Work to complete: What is needed here is each entry reproduced exactly, without its pictures.

Joint position lists:

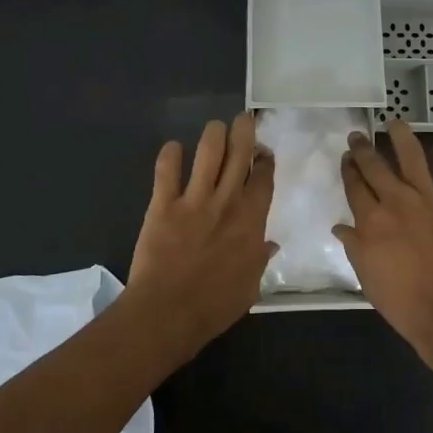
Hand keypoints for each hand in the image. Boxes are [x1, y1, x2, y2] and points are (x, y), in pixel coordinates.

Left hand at [125, 113, 276, 358]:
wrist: (168, 312)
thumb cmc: (215, 305)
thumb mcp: (250, 286)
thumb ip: (260, 260)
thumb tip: (270, 244)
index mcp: (251, 221)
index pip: (263, 179)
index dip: (265, 161)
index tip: (264, 153)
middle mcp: (226, 202)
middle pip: (239, 154)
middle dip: (244, 132)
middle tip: (243, 120)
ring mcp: (194, 200)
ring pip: (208, 153)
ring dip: (213, 135)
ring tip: (215, 127)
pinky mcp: (163, 204)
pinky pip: (166, 171)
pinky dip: (170, 155)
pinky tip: (173, 148)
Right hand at [334, 120, 432, 379]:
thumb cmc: (403, 302)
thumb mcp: (366, 277)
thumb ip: (353, 246)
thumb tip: (341, 226)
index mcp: (371, 220)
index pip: (354, 185)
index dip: (348, 169)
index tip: (345, 158)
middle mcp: (397, 200)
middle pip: (375, 165)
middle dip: (363, 148)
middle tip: (357, 136)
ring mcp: (430, 198)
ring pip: (412, 155)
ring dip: (401, 135)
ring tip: (393, 123)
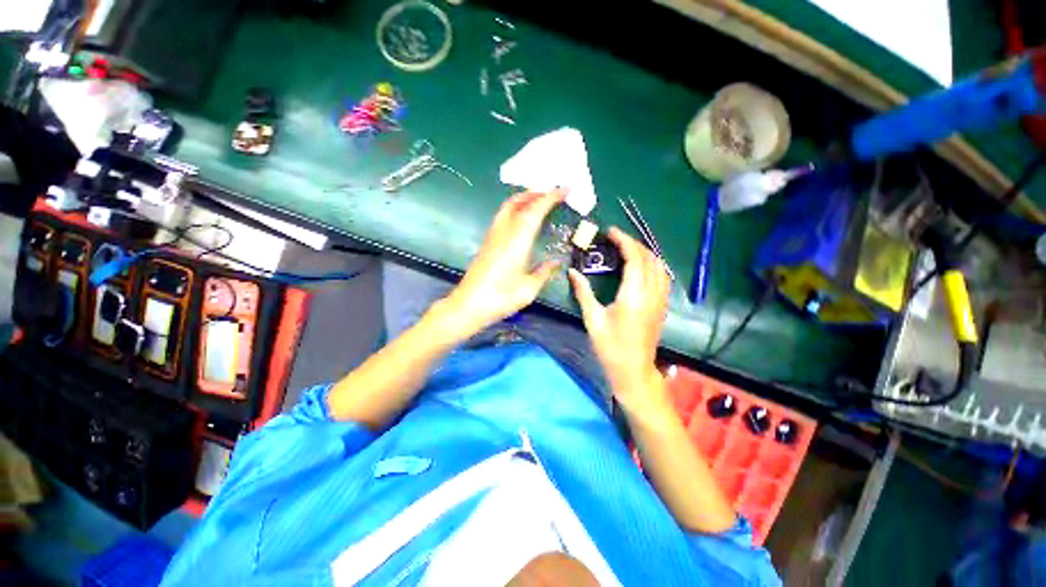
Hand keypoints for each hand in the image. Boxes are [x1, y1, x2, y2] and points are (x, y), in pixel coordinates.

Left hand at [440, 190, 564, 338]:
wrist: (468, 305)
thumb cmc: (500, 298)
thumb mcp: (528, 289)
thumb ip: (544, 272)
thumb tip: (556, 262)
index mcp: (517, 240)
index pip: (535, 210)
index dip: (551, 197)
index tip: (565, 189)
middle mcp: (503, 232)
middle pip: (517, 201)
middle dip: (536, 193)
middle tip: (553, 194)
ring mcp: (492, 236)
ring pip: (508, 207)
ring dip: (524, 199)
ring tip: (540, 203)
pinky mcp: (487, 243)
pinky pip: (503, 217)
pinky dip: (516, 210)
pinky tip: (523, 221)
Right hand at [569, 227, 669, 412]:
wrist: (633, 369)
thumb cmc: (610, 346)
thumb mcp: (592, 319)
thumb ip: (583, 292)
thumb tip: (572, 272)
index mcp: (633, 296)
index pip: (634, 258)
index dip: (624, 241)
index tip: (610, 232)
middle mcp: (651, 293)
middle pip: (649, 258)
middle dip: (633, 243)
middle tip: (615, 239)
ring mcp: (660, 299)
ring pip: (659, 265)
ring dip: (645, 252)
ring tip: (627, 248)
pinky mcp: (662, 305)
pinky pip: (663, 276)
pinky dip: (653, 264)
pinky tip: (642, 266)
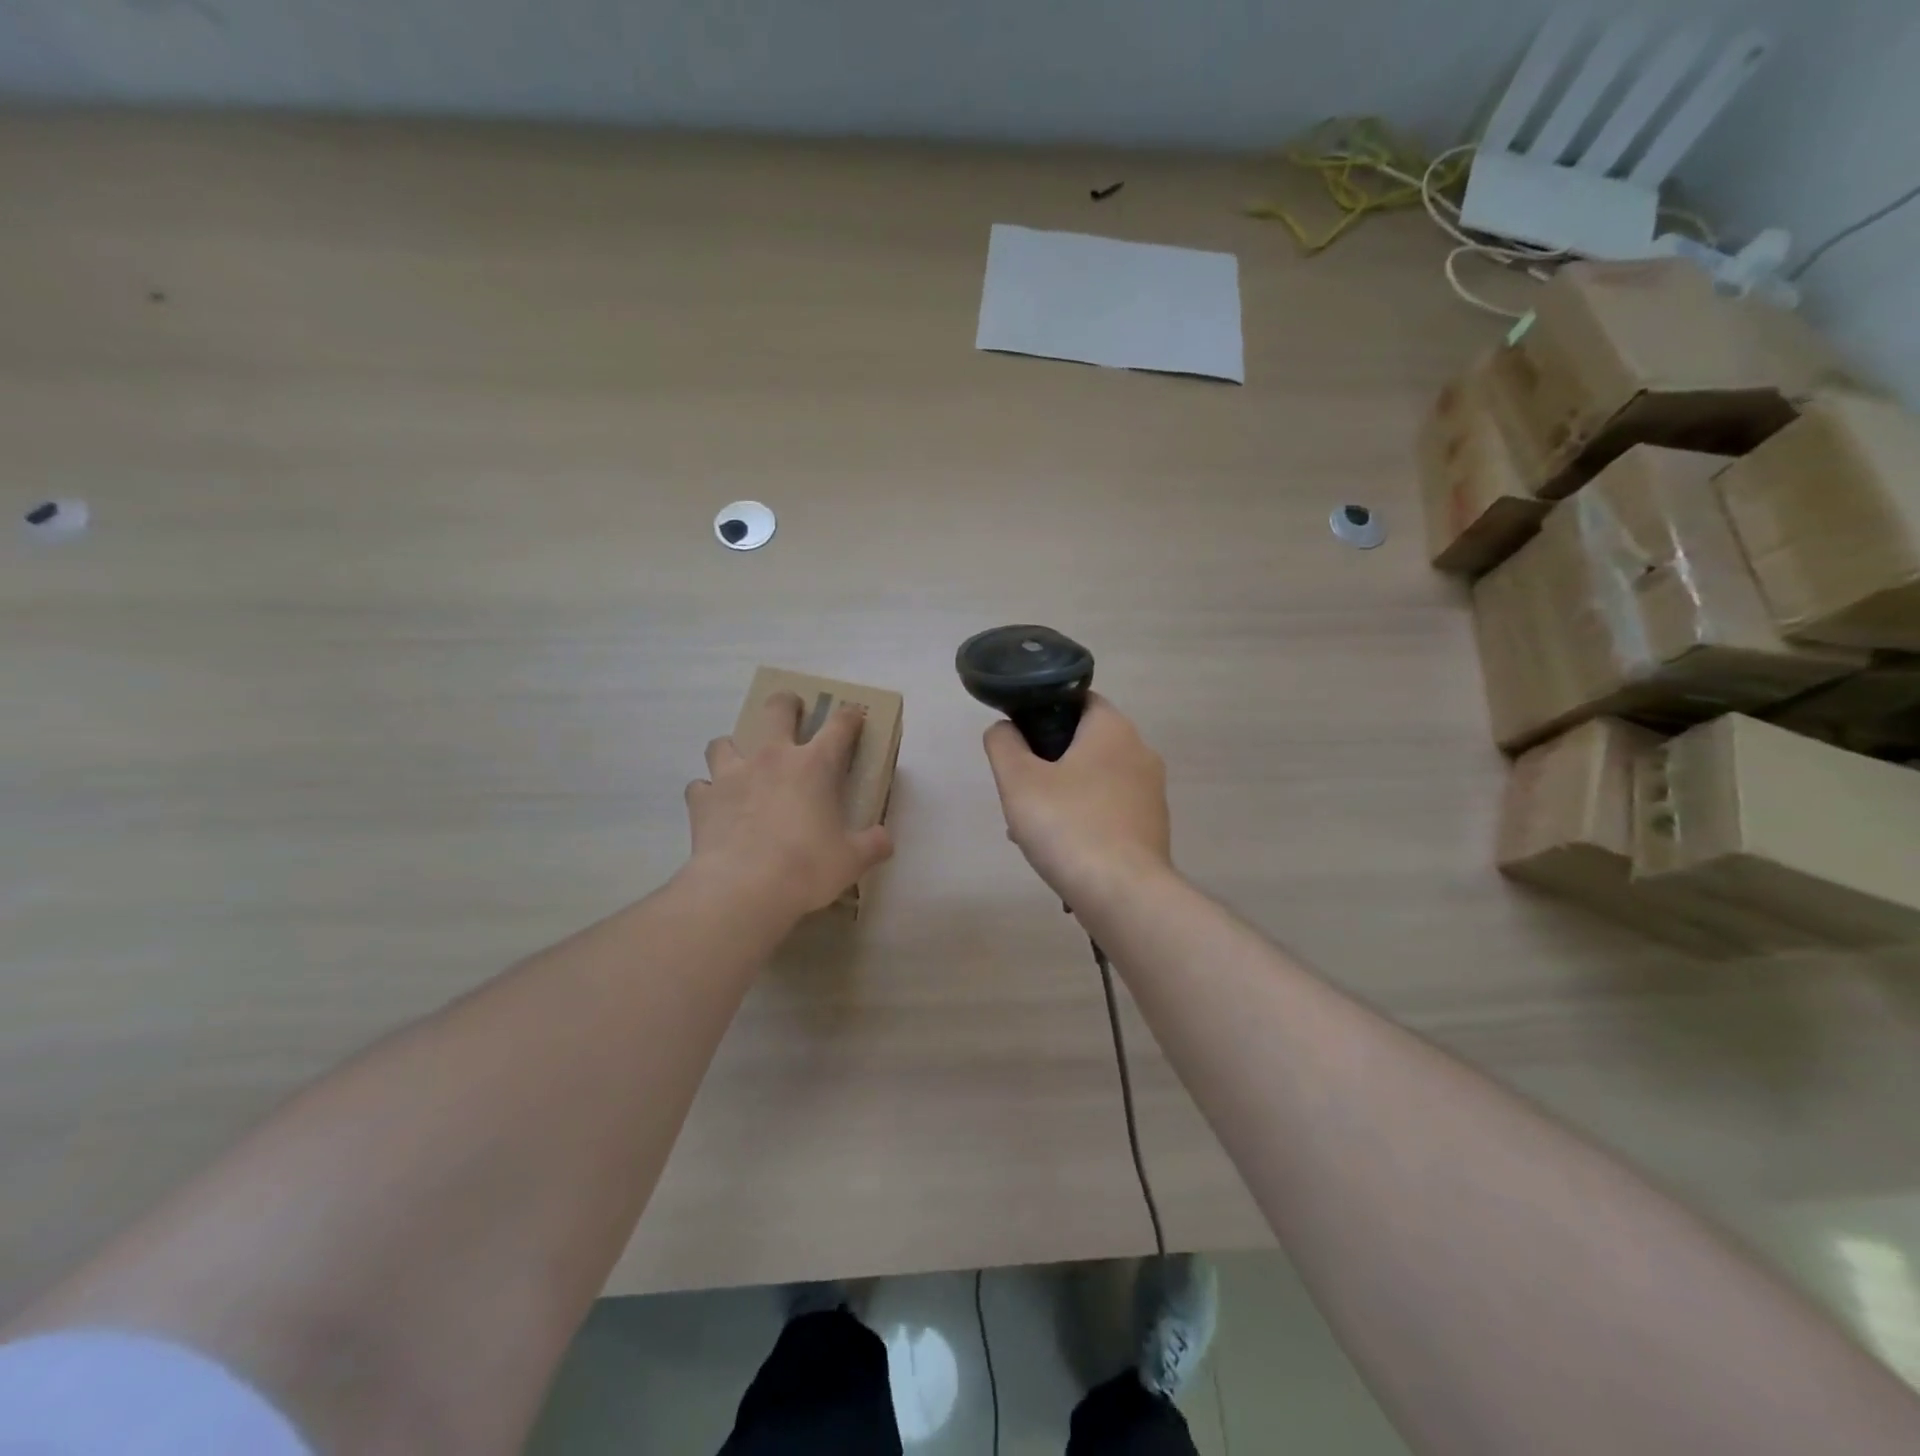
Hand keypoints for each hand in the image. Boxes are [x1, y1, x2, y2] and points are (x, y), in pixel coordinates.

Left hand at [685, 693, 893, 921]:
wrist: (743, 890)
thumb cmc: (806, 868)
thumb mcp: (852, 860)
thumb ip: (872, 845)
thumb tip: (885, 840)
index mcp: (814, 765)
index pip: (839, 725)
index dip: (850, 716)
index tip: (854, 715)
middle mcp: (772, 758)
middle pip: (776, 709)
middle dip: (786, 704)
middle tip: (791, 712)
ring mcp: (731, 775)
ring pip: (724, 742)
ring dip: (734, 748)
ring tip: (741, 764)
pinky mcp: (702, 800)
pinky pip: (700, 786)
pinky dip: (708, 792)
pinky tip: (716, 807)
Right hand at [982, 694, 1173, 904]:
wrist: (1123, 894)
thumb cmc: (1067, 825)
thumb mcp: (1018, 780)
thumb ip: (1003, 743)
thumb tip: (1005, 729)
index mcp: (1113, 729)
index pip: (1078, 700)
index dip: (1044, 713)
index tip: (1019, 742)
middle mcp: (1140, 752)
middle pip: (1084, 743)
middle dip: (1048, 764)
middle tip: (1020, 791)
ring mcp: (1151, 793)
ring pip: (1095, 781)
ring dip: (1062, 796)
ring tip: (1030, 830)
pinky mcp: (1152, 828)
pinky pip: (1109, 811)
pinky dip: (1084, 820)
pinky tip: (1060, 850)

Result:
Hand keypoints for each hand in the image. Boxes are [x1, y1, x2, y2] and points are (x, y), in pixel coordinates.

Left hand at [125, 113, 276, 358]:
wrist: (168, 312)
thumb cmc: (215, 305)
thumb mcp: (250, 286)
thumb ip: (260, 260)
thumb tip: (270, 244)
index mcp: (251, 221)
index pip: (263, 179)
index dip: (265, 161)
index tip: (264, 153)
middle mcp: (226, 202)
middle pip: (239, 154)
middle dip: (244, 132)
middle tip: (243, 120)
ring mcp: (194, 200)
ring pip: (208, 153)
ring dip: (213, 135)
ring tip: (215, 127)
pinky mcp: (163, 204)
pinky pip: (166, 171)
pinky dip: (170, 155)
pinky tip: (173, 148)
Right hand at [334, 120, 432, 379]:
thumb cmc: (403, 302)
thumb mcp: (366, 277)
thumb ip: (353, 246)
thumb tip: (341, 226)
index mcp: (371, 220)
index pip: (354, 185)
index dip: (348, 169)
index tip: (345, 158)
middle mcp: (397, 200)
middle pip: (375, 165)
middle dip: (363, 148)
middle tip: (357, 136)
ring mcp: (430, 198)
ring pip: (412, 155)
ring dip: (401, 135)
ring tip: (393, 123)
Hand keypoints for each hand in the image. Boxes are [x1, y1, x2, y2] and points are (x, y), in pixel coordinates.

Left hand at [440, 190, 564, 338]:
wrist: (468, 305)
thumb cmc: (500, 298)
thumb mcp: (528, 289)
thumb ip: (544, 272)
thumb tip: (556, 262)
index mcp: (517, 240)
index pip: (535, 210)
index dip: (551, 197)
index tip: (565, 189)
middle mcp: (503, 232)
middle pip: (517, 201)
middle dip: (536, 193)
middle tip: (553, 194)
ring mcp: (492, 236)
ring pip: (508, 207)
ring dip: (524, 199)
ring tip: (540, 203)
pinky mcp: (487, 243)
pinky pip: (503, 217)
pinky dip: (516, 210)
pinky tip: (523, 221)
Right hand at [569, 227, 669, 412]:
wrist: (633, 369)
thumb cmc: (610, 346)
thumb mcp: (592, 319)
thumb ip: (583, 292)
thumb tip: (572, 272)
index mcp: (633, 296)
index pip: (634, 258)
index dip: (624, 241)
index tip: (610, 232)
middle mcp: (651, 293)
middle pip: (649, 258)
middle dip: (633, 243)
middle tip: (615, 239)
ring mcp: (660, 299)
ring pip: (659, 265)
ring dip: (645, 252)
ring tip: (627, 248)
pinky mcp: (662, 305)
pinky pip: (663, 276)
pinky dip: (653, 264)
pinky tip: (642, 266)
Hand keypoints for each hand in the image. Boxes are [x1, y1, x2, y2] and points are (x, y), in pixel coordinates.

Left hand at [685, 693, 893, 921]:
wrist: (743, 890)
thumb cmc: (806, 868)
thumb mcp: (852, 860)
thumb ip: (872, 845)
thumb tip: (885, 840)
index mcp: (814, 765)
index pip: (839, 725)
index dip: (850, 716)
index tip: (854, 715)
middle mcp: (772, 758)
middle pip: (776, 709)
middle dip: (786, 704)
middle tip: (791, 712)
ring mcp: (731, 775)
ring pip: (724, 742)
ring dip: (734, 748)
ring tip: (741, 764)
pinky mcp: (702, 800)
pinky pip: (700, 786)
pinky dip: (708, 792)
pinky tip: (716, 807)
Right hand at [982, 694, 1173, 904]:
wrist: (1123, 894)
thumb cmc: (1067, 825)
thumb mcp: (1018, 780)
thumb ip: (1003, 743)
thumb tip: (1005, 729)
index mcp: (1113, 729)
index pip: (1078, 700)
index dip: (1044, 713)
index tip: (1019, 742)
middle mcp: (1140, 752)
middle pip: (1084, 743)
middle dip: (1048, 764)
middle tip: (1020, 791)
ring mcp: (1151, 793)
ring pip: (1095, 781)
ring dip: (1062, 796)
ring tip: (1030, 830)
pinky mcp: (1152, 828)
pinky pip: (1109, 811)
pinky dip: (1084, 820)
pinky tip: (1060, 850)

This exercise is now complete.